The court further errs when it concludes that exclusion of Murray’s testimony was harmful error. After the trial court excluded Murray’s testimony, Murray testified on bill of exception that Barnard’s car was travel-ling between forty-five and sixty miles per hour at the time of the accident.
Three eyewitnesses testified to the speed of Barnard’s vehicle before the accident, the main subject of contention at trial. Barnard testified that he was travelling about thirty-five miles per hour at the time of the collision; one disinterested witness, Carolyn Hu-bacek, testified that Barnard was travelling at a speed of twenty to twenty-five miles per hour. A second disinterested eyewitness, Joy Soby, testified that Barnard was travel-ling “approximately forty miles-an-hour” at the time his car hit Mentis.
Given this eyewitness testimony, Murray’s testimony was probably cumulative. And the court offers no reason to assume that the testimony of what Learned Hand once referred to as a “hired champion” will carry the day with the jury. See Learned Hand, Historical and Practical Considerations Regarding Expert Testimony, 15 HARV. L.REV. 40, 58 (1901). Even if exclusion of Murray’s testimony was error, however, the court’s opinion does not show that such error probably caused the jury to reach an improper verdict when the jury assigned eighty-five percent of the fault for the accident to Men-tis, and fifteen percent of the fault to Barnard. I would conclude that the trial court did not err by rendering judgment on the verdict. See TexR.App.P. 81(b)(1).
For the foregoing reasons, I respectfully dissent.
. I would adopt a recent recommendation by the Supreme Court Task Force on Sanctions and amend the rule to delete the "as soon as practical” language. Instead, as the task force has also recommended, I would commit the timing of designation of expert witnesses more than thirty days before trial to the trial court's broad authority under Tex.R.Civ.P. 166, which governs pretrial orders. See Werner v. Miller, 579 S.W.2d 455, 457 (Tex.1979). Notwithstanding my preference for a different rule, this court is obligated, like all Texas courts, to enforce the rules currently in place. As we have said before, our rules of civil procedure should not be amended by judicial decision. See, e.g., Alvarado v.
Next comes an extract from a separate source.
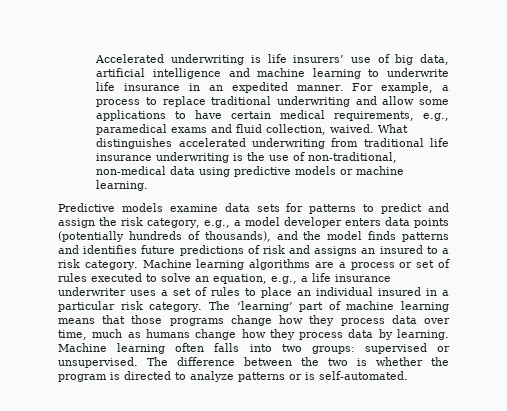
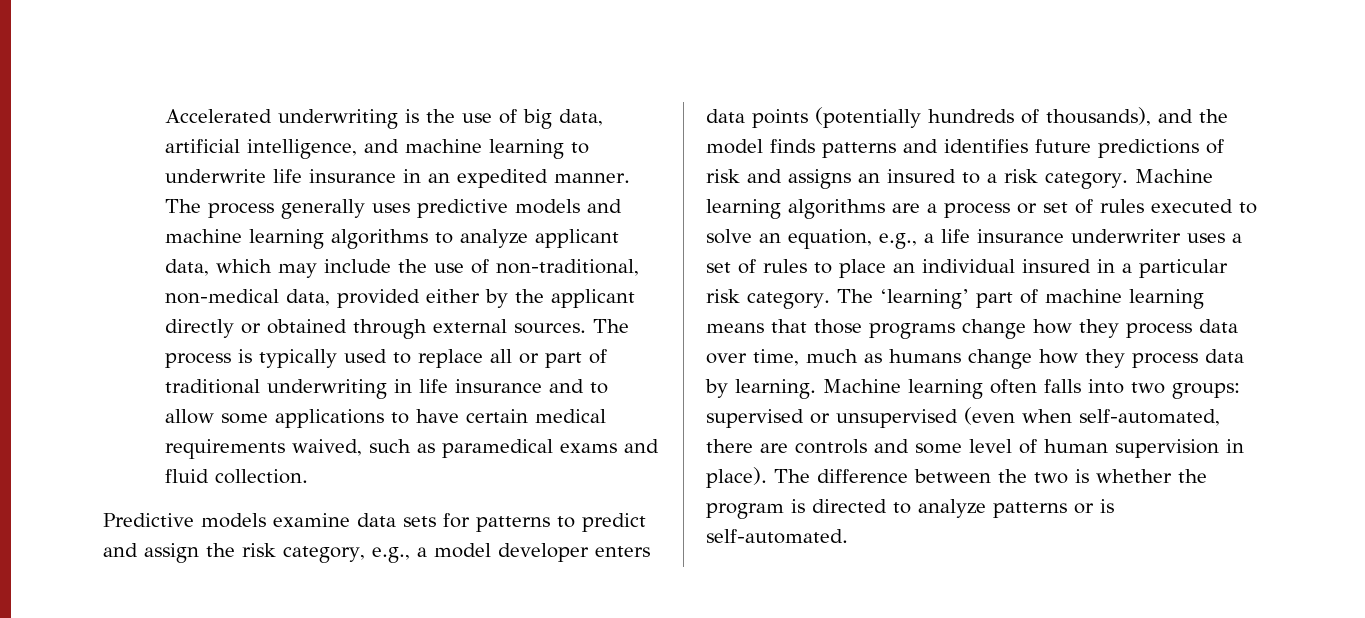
[267,54,345,63] life insurers’ -> [426,109,456,123] the
[153,68,222,79] intelligence -> [247,139,358,159] intelligence,
[352,82,449,93] [96,96,377,107] For example, a process to replace traditional underwriting and -> [165,199,623,219] [165,229,620,249] [165,259,640,278] [165,289,636,308] [165,319,630,339] [165,349,608,368] [165,379,609,399] The process generally uses predictive models and machine learning algorithms to analyze applicant data, which may include the use of non-traditional, non-medical data, provided either by the applicant directly or obtained through external sources. The process is typically used to replace all or part of traditional underwriting in life insurance and to
[334,111,449,121] [96,124,409,135] [96,138,449,149] [96,152,398,163] [96,166,405,177] [96,180,149,191] requirements, e.g., paramedical exams and fluid collection, waived. What distinguishes accelerated underwriting from traditional life insurance underwriting is the use of non-traditional, non-medical data using predictive models or machine learning. -> [165,439,660,459] [165,469,309,484] requirements waived, such as paramedical exams and fluid collection.
[58,357,138,368] unsupervised. -> [836,407,1220,428] [706,439,1244,458] [706,467,767,488] unsupervised (even when self-automated, there are controls and some level of human supervision in place).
Farah, 830 S.W.2d 911, 917 (Tex.1992).
. The court’s suggestion that Rule 166b(6)(b) triggers an obligation to fully and accurately respond to a discovery request for designation of potential expert witnesses only after a party subjectively "expects” to call an expert witness *17should be proof enough of the rule’s infirmity. Supra, 870 S.W.2d at 16. As the court's opinion intimates, this rule only encourages discovery gamesmanship. If a party’s obligation to disclose a potential expert arises only when she expects to call an expert witness, this obligation is irreconcilable with the overall purpose of our discovery rules: to encourage early and complete disclosure of the relevant facts so that the parties may evaluate the case for settlement and avoid ambush at trial. See Alvarado, 830 S.W.2d at 916.